Regional threats and energy independence

An important driver of Turkey’s foreign policy is also energy security, which itself is intertwined with various threats stemming from regional rivals. Currently, Russia and Iran supply approximately 80 percent of Turkey’s energy needs. Its rivalry with both puts Ankara in a delicate position.

That is why, over the past few years it has pursued diversification of energy supplies and increased its efforts in energy exploration in adjacent waters, including the Mediterranean Sea. This has directly affected its policy on Libya.

When the second Libyan civil war in 2014 broke out, as Haftar sought to unite Libya under his rule, Turkey did not seem interested in playing any major role in the Libyan conflict. Its attention was focused on next-door Syria and on other immediate threats. Turkish support for the Tripoli-based GNA was limited to media and diplomatic backing.

The establishment of the East Med Gas Forum (EMGF) in early 2019 by Egypt, Greece, Cyprus, Israel, Italy, Jordan and the Palestinian Authority (PA) increased Turkey’s sense of insecurity, as it was excluded from this regional arrangement to transform the Eastern Mediterranean into a major energy hub.

It was then that Libya emerged as Turkey’s most promising opportunity to counter efforts to isolate it. Increasing hostility by Egypt and the UAE also hastened this change of policy.

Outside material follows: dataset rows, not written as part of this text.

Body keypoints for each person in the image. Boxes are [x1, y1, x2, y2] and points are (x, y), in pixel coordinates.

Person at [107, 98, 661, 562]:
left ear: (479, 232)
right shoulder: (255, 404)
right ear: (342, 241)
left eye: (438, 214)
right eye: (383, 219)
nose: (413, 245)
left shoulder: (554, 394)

In November 2019, the Turkish government signed an agreement with the GNA on maritime jurisdictions in the Mediterranean, which fundamentally altered the boundaries of the exclusive economic zones in the eastern Mediterranean, signalling Turkey’s intent to block any project to export energy to Europe without its consent. Hence, the survival of the GNA in Tripoli became a core Turkish interest. When Haftar renewed his offensive on Tripoli earlier this year, Turkey put its weight behind the GNA, changing the dynamic of the Libyan conflict.

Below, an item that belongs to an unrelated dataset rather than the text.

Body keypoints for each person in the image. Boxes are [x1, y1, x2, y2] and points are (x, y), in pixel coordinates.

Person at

Regional rivalry with the UAE, which Turkey suspects of being involved in the 2016 coup attempt and in supporting the YPG and the PKK, also prompted it in 2017 to take action on the blockade against Qatar, its main Arab ally and an increasingly important gas supplier.

The Turkish government interpreted the actions by the UAE, Saudi Arabia, Bahrain and Egypt as an attempt to carry out regime change in Doha – a sort of a follow-up on the coup attempt in Turkey.

Since 2011, Abu Dhabi, along with its allies in Riyadh, has sought to undermine the rise of Islamist-leaning forces across the Arab world who Ankara has found common ground with. In 2013, the UAE helped orchestrate the military coup against Egypt’s democratically elected President Mohamed Morsi.

After the coup attempt failed in Turkey, the UAE urged Saudi Arabia and other regional allies to go after Qatar. By supporting Qatar, Turkey was in fact defending itself and shoring up its position vis-a-vis its rival. The Turkish parliament rushed to ratify the military agreement with Doha and troops were dispatched to the allied country to deter possible Saudi-Emirati military action.

Thus, behind what appears to be an aggressive Turkish foreign policy lies a defensive pragmatism rather than an ambition to restore Ottoman glory. Indeed, in most of its power projection undertakings, Turkey’s hand has been forced by external circumstances, rather than an expansionist drive. This is one of the many consequences of the US pivot out of the Middle East.

The views expressed in this article are the author’s own and do not necessarily reflect Al Jazeera’s editorial stance.